Sofia Vergara creates her identity through her language use. What is clear from the data analysis above is that Vergara portrays herself as a Latin woman, and takes into consideration the connotations and stereotypes that come with this identity construction. She flaunts her physique and openly talks about her body, which contributes to a feminine identity that takes pride in aesthetic appearance. As well as this, her accent has become more prominent over time, as she has gained recognition and success as a Colombian actress, thus she may be playing up noticeable features in order to create and sustain this identity as a Spanish-speaking Latin woman.
As a popular figure, Vergara’s perpetuation of a Latina stereotype is controversial. Her focus on her femininity could be seen as detrimental to an extent. Myra Mendible (2007) argues that ‘several forces converge in producing acculturated, gendered bodies and these forces have very real consequences for Latinas in the United States.’ (1) Whilst Vergara has found success in flaunting her physical appearance, perpetuating this stereotype that objectifies the bodies of Latin women, as a Latin women herself, this suggests that Vergara believes this stereotype is acceptable.
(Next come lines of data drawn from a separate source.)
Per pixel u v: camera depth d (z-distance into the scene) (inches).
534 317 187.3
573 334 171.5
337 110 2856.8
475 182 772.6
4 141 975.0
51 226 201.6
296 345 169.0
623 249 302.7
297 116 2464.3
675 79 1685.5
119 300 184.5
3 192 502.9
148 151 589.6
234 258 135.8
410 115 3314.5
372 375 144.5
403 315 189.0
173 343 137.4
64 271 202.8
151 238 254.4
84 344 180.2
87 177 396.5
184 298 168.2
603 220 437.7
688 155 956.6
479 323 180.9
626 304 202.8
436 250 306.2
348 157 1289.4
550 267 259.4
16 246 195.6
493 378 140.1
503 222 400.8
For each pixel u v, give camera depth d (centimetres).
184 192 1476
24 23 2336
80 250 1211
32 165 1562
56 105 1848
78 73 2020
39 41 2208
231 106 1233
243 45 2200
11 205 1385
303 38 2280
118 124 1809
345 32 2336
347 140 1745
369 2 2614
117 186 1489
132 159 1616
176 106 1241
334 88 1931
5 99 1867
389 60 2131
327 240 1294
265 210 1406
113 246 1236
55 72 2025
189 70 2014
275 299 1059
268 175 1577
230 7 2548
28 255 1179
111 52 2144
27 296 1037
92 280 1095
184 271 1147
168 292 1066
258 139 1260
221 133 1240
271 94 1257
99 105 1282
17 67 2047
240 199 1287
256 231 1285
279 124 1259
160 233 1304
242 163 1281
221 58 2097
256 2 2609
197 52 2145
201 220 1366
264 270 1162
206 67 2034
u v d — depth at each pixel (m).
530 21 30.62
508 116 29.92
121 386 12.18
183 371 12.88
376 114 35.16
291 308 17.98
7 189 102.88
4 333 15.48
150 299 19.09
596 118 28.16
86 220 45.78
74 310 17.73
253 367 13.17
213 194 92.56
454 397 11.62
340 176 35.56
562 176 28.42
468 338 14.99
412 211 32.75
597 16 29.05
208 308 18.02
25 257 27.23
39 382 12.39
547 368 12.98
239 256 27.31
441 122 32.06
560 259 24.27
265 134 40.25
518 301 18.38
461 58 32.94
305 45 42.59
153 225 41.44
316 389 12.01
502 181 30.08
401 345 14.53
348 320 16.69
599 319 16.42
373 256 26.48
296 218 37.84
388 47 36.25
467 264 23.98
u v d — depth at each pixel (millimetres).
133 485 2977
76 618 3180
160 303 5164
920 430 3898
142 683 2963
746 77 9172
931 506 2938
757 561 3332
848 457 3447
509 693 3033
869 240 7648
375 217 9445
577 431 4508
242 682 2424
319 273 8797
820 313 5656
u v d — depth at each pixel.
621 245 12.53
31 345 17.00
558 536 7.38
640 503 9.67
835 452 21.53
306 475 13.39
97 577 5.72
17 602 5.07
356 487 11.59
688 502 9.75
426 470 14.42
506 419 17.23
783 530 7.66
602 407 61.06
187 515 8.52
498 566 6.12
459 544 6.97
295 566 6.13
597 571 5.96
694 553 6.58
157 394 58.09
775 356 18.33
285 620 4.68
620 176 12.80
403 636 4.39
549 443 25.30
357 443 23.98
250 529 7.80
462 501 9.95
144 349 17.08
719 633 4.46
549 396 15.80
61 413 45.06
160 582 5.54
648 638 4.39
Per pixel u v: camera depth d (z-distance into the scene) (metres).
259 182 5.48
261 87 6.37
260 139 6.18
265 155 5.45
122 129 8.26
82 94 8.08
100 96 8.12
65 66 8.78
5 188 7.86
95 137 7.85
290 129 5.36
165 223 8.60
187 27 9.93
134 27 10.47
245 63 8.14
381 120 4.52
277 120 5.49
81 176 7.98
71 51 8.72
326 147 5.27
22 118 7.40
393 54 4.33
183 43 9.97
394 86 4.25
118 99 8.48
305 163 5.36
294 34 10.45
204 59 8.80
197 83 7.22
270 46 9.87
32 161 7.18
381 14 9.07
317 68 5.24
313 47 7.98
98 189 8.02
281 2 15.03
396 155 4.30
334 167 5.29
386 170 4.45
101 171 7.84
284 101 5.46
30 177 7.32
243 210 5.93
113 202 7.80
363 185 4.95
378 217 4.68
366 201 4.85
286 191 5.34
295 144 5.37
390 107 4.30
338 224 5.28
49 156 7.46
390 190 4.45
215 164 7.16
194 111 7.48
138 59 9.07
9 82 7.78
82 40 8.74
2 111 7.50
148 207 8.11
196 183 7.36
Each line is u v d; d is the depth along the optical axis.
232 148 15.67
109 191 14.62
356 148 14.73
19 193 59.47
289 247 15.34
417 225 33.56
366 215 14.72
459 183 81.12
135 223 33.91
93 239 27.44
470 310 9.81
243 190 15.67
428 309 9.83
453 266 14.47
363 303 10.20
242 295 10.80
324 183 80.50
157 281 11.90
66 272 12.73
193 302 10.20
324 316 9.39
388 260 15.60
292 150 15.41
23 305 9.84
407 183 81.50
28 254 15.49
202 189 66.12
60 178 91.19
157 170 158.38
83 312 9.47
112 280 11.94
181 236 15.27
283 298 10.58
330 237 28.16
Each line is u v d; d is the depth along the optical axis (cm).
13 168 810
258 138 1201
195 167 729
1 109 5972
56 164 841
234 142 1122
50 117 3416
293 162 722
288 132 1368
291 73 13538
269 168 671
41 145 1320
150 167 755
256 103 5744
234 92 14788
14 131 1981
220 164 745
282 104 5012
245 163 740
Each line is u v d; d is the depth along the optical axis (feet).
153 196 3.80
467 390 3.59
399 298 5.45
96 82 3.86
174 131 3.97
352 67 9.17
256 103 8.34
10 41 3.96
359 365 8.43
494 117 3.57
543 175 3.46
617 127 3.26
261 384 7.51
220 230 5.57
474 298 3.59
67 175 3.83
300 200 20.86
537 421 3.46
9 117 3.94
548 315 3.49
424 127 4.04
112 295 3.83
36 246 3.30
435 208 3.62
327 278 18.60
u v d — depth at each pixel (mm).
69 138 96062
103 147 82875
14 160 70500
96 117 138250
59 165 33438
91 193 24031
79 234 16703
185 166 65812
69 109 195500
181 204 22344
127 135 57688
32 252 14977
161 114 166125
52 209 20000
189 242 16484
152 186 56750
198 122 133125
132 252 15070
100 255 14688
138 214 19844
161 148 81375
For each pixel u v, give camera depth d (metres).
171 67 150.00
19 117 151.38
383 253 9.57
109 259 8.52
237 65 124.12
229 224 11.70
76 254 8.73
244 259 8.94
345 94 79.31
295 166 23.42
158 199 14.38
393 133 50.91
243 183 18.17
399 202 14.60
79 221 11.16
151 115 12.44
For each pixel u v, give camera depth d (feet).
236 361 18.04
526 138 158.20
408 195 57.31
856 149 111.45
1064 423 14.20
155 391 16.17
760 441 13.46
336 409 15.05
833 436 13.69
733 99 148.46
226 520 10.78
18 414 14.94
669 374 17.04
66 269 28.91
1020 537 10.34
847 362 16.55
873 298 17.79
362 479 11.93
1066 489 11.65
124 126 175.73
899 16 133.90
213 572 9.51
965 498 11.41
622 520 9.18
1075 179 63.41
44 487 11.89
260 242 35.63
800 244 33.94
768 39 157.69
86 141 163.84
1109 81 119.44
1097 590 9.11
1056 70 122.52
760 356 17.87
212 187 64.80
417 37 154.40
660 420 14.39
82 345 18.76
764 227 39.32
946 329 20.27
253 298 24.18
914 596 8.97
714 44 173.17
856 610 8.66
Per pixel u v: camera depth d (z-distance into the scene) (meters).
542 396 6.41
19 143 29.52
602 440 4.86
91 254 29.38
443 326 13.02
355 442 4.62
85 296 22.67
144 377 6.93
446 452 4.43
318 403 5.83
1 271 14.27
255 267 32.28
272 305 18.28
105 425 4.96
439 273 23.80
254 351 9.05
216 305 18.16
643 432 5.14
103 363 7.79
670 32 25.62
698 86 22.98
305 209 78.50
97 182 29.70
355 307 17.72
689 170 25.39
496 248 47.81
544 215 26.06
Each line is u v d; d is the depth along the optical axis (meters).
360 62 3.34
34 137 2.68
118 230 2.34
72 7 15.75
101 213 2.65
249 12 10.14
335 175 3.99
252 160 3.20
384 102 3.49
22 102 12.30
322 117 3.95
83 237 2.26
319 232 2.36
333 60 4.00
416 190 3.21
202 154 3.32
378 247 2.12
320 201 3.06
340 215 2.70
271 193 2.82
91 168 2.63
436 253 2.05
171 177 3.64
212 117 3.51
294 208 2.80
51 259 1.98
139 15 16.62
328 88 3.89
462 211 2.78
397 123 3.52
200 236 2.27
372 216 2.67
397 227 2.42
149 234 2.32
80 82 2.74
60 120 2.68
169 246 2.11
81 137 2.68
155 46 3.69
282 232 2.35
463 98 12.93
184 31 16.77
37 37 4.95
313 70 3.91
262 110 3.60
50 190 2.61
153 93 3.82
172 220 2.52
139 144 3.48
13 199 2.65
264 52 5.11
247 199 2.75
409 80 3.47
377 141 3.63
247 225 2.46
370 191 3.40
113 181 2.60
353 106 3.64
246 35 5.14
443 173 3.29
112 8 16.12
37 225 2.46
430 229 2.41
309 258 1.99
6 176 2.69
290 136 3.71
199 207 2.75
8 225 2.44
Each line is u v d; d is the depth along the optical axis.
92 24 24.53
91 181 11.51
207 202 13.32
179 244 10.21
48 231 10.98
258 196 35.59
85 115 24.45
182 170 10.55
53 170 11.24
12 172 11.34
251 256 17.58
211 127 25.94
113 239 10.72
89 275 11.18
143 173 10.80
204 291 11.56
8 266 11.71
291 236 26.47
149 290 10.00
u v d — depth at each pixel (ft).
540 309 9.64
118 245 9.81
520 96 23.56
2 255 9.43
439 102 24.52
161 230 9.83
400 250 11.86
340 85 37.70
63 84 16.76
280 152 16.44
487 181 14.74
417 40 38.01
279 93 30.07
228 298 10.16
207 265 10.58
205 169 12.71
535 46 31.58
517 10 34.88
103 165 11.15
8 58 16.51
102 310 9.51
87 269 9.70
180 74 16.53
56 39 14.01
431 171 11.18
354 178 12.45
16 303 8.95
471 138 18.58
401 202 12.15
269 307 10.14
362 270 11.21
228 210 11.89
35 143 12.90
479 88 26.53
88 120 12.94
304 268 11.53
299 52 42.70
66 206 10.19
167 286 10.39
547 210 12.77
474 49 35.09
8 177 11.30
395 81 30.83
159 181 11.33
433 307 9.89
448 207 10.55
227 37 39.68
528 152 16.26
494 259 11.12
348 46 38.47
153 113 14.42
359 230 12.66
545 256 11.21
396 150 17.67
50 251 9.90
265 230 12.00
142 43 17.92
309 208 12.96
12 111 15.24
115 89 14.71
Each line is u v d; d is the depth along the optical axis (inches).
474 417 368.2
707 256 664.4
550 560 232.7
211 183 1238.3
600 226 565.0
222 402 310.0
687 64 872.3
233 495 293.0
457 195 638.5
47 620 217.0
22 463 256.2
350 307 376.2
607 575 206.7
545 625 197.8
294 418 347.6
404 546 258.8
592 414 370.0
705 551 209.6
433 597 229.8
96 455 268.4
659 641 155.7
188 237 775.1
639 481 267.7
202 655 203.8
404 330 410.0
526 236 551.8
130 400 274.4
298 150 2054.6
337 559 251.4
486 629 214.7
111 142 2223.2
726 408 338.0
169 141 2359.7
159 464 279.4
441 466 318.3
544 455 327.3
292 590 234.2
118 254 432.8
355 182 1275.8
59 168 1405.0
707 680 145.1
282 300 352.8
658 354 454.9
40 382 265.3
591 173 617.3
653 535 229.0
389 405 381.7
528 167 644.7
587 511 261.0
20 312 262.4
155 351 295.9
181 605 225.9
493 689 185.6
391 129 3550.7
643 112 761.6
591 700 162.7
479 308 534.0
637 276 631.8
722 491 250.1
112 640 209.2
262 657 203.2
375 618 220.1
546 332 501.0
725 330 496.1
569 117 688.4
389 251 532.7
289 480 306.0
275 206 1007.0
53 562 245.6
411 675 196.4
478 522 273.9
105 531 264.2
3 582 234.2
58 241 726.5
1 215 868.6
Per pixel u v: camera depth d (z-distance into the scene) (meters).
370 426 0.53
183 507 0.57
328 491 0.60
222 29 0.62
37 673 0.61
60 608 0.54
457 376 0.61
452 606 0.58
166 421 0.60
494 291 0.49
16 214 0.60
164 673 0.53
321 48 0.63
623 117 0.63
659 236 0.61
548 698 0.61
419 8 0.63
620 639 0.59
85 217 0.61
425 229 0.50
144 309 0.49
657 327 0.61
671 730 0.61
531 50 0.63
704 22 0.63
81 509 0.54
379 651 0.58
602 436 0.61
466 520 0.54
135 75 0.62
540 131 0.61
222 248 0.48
However, as Mendible argues (2007), a stereotyped Latin female body ‘functions within a social and cultural taxonomy that registers but an echo of the clamor, complexity, and variety of women who embody Latina identities.’ (1) Vergara’s perpetuation of stereotypes has made her popular as an actress and a public figure, but it may have consequences for other Hispanic women seeking success in the United States if they cannot live up to the stereotypes that already exist and are being maintained by successful Latin women.
This project has analysed the language use of Sofia Vergara in two contexts, aiming to ascertain which aspects of her identity are most important to her, portrayed through her linguistic features. By focussing on particular features of her Spanish accent, quantitative analysis has shown her accent to be more pronounced in an on-set interview without a live audience or interaction, where she is more aware of what she is saying as opposed to focussing on the portrayal of an identity to a group of people. By looking at gender salience and features of gendered language, this essay has analysed instances of gendered behaviour such as politeness, interruptions and how this contributes to the feminine aspect of Vergara’s identity. It is impossible to pin-point Vergara’s identity without reference to existing stereotypes which could be seen as problematic; however, at times she does conform to these existing stereotypes, thus furthering them and maintaining them in a society where they can be detrimental.